# Problème de connexion avec Game Center



## gamer51 (27 Juillet 2012)

Bonjour à tous,

J'ai installé Mountain Lion le jour de sa sortie, tout s'est très bien déroulé. Depuis tout fonctionne correctement sauf Game Center qui inlassablement n'arrive pas à se connecter au serveur (voir capture d'écran). 
Je suis sur un MBA Mi-2011.
Est-ce que d'autres ont ce problème et si oui est-ce que vous savez comment le corriger ?
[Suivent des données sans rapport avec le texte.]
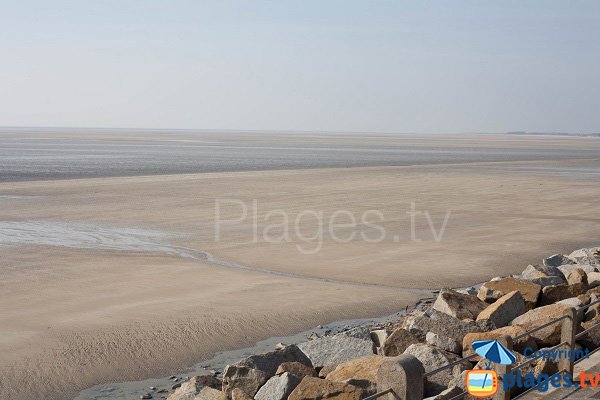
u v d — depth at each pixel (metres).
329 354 12.23
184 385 10.97
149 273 21.17
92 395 11.97
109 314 16.50
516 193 46.72
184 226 30.92
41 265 22.17
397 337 12.17
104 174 62.59
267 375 10.84
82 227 30.55
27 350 13.91
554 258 21.22
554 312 12.88
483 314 13.70
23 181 53.06
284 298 18.36
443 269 22.34
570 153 139.38
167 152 121.38
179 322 15.98
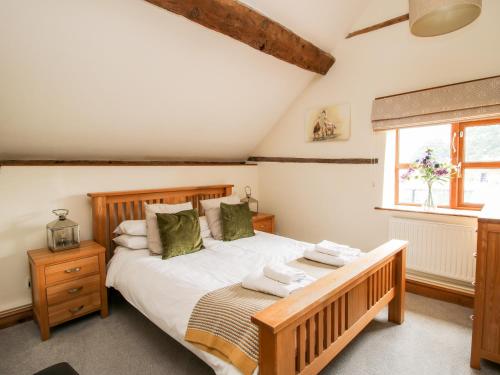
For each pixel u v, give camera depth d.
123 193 2.91
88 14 1.88
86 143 2.80
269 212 4.32
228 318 1.54
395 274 2.38
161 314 1.91
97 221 2.73
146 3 1.99
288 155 4.02
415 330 2.31
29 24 1.77
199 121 3.28
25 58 1.92
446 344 2.13
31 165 2.49
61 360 2.00
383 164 3.15
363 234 3.35
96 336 2.28
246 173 4.30
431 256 2.81
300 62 3.06
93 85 2.30
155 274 2.17
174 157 3.66
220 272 2.17
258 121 3.85
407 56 2.92
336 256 2.29
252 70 3.03
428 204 3.01
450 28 1.69
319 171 3.69
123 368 1.91
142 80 2.48
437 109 2.70
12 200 2.42
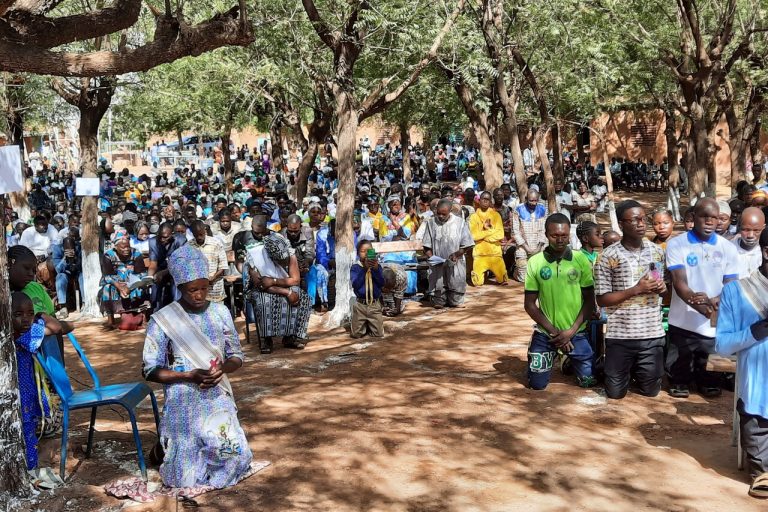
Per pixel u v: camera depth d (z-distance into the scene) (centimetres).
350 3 1112
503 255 1530
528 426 679
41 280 1385
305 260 1100
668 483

Merci d'avance pour vos réponses.


----------



## sebdeblp (28 Juillet 2012)

J'ai le même soucis, même après avoir désactivé little snitch au cas ou, et ce sur mes 2 macs. 
Il ne semble pas chercher à se connecter via le net.


----------



## Guiam (29 Juillet 2012)

Bonsoir même problème pour ma part...


----------



## snark (31 Juillet 2012)

Idem pour moi! Même message que gamer51.


----------



## vocinglero (1 Août 2012)

Salut,

Si vous avez modifié votre fichier /etc/hosts, il semblerait que le problème vienne de là. Il suffit de : 

Faire un backup de votre fichier /etc/hosts
Renommer /etc/hosts~orig en /etc/hosts
Se connecter à Game Center
Remettre votre fichier /etc/hosts comme avant

Cette solution est un peu bizarre, il n'y a pas de raison que les éléments ajoutés dans votre fichier hosts entrent en conflit avec Game Center, mais en tout cas ça a marché pour moi


----------



## Guiam (2 Août 2012)

Désole vocinglero mais peut tu détailler un peu plus la procédure?


----------



## Dthibault (3 Août 2012)

En gros, il veut dire que pour les personnes ayant le plus souvent jailbreaké leur téléphone ou installé une version illégal d'Adobe CS5 ou CS6, il faut remettre en place son fichier hosts qui se trouve dans le dossier /etc. Donc /etc/hosts


----------



## sebdeblp (3 Août 2012)

Bien vu, c'était effectivement en rapport avec les lignes du fichier hosts relatives à Adobe...

Il suffit donc de supprimer les dites lignes. Ce serait interessant de savoir quelle est la ligne responsable de tout ça par contre ;-)


----------